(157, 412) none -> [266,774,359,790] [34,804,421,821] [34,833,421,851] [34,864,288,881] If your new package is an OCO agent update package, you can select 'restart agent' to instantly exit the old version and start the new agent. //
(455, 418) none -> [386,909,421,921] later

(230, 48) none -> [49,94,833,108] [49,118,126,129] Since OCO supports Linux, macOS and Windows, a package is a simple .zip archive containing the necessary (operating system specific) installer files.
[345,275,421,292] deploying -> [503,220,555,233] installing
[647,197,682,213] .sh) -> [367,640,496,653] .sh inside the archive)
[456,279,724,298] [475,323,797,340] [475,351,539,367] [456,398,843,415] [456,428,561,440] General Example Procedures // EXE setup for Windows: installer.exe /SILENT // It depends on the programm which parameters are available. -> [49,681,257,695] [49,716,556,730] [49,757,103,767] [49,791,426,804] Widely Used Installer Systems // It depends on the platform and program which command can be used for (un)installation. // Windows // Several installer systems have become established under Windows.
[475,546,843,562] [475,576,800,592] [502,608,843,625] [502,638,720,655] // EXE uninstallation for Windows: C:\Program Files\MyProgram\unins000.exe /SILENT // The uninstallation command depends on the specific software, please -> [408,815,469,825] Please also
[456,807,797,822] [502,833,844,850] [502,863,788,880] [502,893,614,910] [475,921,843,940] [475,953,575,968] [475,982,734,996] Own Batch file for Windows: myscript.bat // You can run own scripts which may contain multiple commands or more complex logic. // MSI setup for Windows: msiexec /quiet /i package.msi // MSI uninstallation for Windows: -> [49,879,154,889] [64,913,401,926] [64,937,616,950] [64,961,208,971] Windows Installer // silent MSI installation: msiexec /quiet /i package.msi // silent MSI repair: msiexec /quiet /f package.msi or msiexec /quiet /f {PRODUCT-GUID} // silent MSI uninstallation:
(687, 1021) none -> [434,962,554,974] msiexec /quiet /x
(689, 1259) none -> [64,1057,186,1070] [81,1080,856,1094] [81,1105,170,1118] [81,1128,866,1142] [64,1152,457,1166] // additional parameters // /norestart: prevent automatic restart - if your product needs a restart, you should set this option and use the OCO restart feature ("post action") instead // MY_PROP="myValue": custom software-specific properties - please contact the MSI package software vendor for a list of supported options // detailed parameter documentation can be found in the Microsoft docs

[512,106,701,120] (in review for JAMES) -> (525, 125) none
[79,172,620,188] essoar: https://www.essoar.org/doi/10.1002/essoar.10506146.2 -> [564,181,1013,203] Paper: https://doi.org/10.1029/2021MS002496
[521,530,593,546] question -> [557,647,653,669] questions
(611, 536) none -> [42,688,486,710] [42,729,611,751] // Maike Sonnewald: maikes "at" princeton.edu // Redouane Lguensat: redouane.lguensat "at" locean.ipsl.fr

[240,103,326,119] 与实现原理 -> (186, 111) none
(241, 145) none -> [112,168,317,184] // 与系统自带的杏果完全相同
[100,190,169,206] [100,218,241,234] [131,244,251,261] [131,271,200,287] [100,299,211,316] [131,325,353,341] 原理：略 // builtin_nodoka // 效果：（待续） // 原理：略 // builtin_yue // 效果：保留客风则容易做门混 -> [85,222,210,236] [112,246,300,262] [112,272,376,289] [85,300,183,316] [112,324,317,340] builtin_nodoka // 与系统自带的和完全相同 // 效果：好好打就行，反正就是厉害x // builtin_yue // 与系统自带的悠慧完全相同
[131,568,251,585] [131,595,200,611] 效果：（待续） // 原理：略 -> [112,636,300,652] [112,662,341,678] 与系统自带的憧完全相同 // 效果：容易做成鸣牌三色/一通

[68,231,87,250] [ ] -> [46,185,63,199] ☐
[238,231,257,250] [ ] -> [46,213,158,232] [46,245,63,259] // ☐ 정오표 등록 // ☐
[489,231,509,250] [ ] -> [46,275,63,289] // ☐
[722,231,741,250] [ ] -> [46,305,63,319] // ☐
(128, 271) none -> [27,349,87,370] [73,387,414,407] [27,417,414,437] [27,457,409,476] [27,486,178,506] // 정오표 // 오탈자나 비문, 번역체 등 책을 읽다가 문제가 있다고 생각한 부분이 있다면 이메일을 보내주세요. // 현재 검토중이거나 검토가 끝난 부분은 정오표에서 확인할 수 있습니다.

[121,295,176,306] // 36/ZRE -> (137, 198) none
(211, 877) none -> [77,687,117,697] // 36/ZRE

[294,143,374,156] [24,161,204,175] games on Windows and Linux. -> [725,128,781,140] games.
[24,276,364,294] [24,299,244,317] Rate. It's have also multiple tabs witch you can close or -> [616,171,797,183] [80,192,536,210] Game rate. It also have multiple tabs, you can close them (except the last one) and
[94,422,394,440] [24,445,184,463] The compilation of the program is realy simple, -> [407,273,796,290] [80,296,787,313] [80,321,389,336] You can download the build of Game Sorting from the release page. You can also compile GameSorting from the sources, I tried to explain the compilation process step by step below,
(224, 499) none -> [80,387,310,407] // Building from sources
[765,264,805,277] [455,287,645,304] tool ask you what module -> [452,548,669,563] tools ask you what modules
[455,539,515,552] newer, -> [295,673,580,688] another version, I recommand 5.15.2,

====

**Description of the task**
Each line of the entries above that includes the string "archive" should be copied out.

**Answer box**
(230, 48) none -> [49,94,833,108] [49,118,126,129] Since OCO supports Linux, macOS and Windows, a package is a simple .zip archive containing the necessary (operating system specific) installer files.
[647,197,682,213] .sh) -> [367,640,496,653] .sh inside the archive)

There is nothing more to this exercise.